Стыров. Ты еще здесь?


Мирон. Здесь, Евдоким Егорыч, здесь я, на страже стою, как есть я верный раб вашего здоровья.


Стыров. Не нужно мне твоего рабства, ступай! Я повторять приказаний не люблю.


Мирон. Но позвольте!.. Но пожалуйте сюда! (Подходит к шахматному столику и указывает на него пальцем.)


Стыров. Что такое? Ты пьян? Поди вон!


Мирон. Но извольте отпереть. Пьян... ну, пущай пьян... все перенесу, все... Я, может, и не пьян... Извольте отпереть!


Стыров (отпирает стол и вынимает портсигар). Как он сюда попал?



Мирон вынимает платок и молча утирает слезы.

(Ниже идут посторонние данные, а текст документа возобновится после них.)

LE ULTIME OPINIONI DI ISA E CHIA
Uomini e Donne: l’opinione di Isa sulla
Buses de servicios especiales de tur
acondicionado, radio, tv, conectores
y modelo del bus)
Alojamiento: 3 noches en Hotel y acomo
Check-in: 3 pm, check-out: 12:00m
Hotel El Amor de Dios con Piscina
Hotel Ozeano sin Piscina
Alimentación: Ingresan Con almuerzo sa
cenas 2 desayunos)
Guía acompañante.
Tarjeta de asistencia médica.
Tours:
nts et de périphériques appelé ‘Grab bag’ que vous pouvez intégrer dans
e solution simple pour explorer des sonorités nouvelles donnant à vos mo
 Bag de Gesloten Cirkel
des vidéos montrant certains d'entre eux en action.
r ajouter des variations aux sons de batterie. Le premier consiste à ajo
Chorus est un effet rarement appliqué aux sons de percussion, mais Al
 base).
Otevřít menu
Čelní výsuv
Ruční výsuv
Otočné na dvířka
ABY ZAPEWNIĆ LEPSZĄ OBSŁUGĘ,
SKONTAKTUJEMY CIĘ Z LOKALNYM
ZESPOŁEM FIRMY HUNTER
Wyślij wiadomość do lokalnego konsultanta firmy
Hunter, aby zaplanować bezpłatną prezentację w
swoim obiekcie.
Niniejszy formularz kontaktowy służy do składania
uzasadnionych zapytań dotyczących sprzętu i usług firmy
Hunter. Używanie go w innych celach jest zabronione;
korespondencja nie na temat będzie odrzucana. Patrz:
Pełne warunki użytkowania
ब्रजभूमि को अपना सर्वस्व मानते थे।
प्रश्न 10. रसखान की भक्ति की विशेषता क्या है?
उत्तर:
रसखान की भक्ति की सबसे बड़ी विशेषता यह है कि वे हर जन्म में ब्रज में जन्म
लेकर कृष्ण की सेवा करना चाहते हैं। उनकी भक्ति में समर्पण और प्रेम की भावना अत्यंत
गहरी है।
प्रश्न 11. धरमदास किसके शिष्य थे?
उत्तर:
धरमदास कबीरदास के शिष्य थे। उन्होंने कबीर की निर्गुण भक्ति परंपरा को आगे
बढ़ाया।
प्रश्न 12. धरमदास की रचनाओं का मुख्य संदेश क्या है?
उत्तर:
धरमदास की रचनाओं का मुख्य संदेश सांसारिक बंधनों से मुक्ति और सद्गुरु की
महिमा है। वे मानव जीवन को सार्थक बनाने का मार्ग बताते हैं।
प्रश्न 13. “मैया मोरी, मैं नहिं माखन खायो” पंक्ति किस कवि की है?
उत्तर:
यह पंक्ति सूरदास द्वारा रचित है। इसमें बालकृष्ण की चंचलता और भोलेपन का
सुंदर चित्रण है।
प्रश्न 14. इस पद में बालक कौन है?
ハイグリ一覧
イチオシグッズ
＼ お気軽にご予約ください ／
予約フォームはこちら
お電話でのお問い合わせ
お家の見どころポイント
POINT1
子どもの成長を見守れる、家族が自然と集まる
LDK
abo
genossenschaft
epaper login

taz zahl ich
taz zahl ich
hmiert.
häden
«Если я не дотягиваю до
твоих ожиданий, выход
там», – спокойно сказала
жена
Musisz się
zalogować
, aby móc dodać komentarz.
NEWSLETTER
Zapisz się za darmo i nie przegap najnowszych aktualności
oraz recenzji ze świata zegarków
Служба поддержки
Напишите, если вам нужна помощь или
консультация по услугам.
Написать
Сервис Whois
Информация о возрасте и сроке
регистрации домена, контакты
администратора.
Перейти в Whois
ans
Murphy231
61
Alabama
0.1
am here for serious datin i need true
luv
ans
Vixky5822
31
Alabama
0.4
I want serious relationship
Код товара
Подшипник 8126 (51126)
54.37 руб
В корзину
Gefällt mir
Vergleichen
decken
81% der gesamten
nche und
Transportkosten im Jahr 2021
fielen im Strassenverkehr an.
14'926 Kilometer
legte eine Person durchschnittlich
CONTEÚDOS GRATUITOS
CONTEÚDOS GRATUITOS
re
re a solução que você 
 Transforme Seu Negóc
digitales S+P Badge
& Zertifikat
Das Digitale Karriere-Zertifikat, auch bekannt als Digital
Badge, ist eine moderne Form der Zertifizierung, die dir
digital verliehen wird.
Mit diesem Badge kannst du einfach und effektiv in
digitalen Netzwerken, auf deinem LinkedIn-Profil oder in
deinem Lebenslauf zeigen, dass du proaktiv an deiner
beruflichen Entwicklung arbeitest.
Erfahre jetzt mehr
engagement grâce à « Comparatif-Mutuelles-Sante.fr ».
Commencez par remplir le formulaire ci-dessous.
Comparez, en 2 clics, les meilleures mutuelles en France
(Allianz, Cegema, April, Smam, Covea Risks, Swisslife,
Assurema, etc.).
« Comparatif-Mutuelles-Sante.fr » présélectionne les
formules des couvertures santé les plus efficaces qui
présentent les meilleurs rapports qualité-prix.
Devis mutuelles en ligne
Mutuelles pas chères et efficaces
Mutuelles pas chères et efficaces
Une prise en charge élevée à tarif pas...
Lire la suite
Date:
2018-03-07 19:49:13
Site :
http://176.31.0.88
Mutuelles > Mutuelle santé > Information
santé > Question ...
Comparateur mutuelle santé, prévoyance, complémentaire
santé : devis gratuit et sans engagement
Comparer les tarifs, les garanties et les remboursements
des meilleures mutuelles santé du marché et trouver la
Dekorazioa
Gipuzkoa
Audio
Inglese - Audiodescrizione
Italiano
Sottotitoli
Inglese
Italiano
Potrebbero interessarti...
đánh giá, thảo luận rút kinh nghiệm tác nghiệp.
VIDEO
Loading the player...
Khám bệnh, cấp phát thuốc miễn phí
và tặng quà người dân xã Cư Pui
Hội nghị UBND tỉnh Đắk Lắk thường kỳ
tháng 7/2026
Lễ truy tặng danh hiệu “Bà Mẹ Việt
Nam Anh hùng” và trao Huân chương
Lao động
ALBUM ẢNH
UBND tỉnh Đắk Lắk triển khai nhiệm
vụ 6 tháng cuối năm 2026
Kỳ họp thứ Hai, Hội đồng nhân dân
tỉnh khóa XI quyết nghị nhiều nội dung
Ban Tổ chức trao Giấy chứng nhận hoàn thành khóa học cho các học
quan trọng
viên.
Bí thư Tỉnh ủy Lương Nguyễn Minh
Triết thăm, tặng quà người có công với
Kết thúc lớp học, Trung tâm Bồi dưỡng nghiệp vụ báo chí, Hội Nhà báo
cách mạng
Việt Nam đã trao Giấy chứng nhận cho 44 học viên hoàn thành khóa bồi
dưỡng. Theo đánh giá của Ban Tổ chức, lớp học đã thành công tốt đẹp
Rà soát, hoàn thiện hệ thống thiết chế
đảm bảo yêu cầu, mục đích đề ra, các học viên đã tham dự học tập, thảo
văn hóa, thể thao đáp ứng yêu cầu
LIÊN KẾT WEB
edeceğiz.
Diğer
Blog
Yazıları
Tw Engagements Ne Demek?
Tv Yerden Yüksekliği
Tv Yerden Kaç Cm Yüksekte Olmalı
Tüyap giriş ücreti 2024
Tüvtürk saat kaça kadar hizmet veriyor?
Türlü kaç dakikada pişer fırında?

Да говори же, что это значит?


Мирон (плача). Сживают, с места меня сживают.


Стыров. Кто, кому нужно?


Мирон. Евлалия Андревна.


Стыров. Что за вздор такой?


Мирон. Вот... хоть сейчас... с колокольным звоном.


Стыров. Да что с тобой говорить, ты пьян! Пошел вон!


Мирон. Пущай пьяный; но верный раб ваш... по гроб дней моих... сейчас ведите казнить... на мелкие части...


Стыров (хватаясь за голову). Что такое?.. Я понять не могу.


Мирон (падая на колено). Батюшко, отец наш... не жить вам! Извести вас хотят, Евдоким Егорыч... Изведут вас, отец наш... на кого мы, бедные, останемся?


Стыров (строго). Молчи! Встань и говори тихо и толком или убирайся!


Мирон (встает). Тихо, очень тихо... это извольте... (Оглядываясь.) Что тут было, что тут было... Ах!


Стыров. Да что же, что? Дождусь ли я от тебя?


Мирон. Изведем, говорит, его; он нам помеха... Это про вас-то.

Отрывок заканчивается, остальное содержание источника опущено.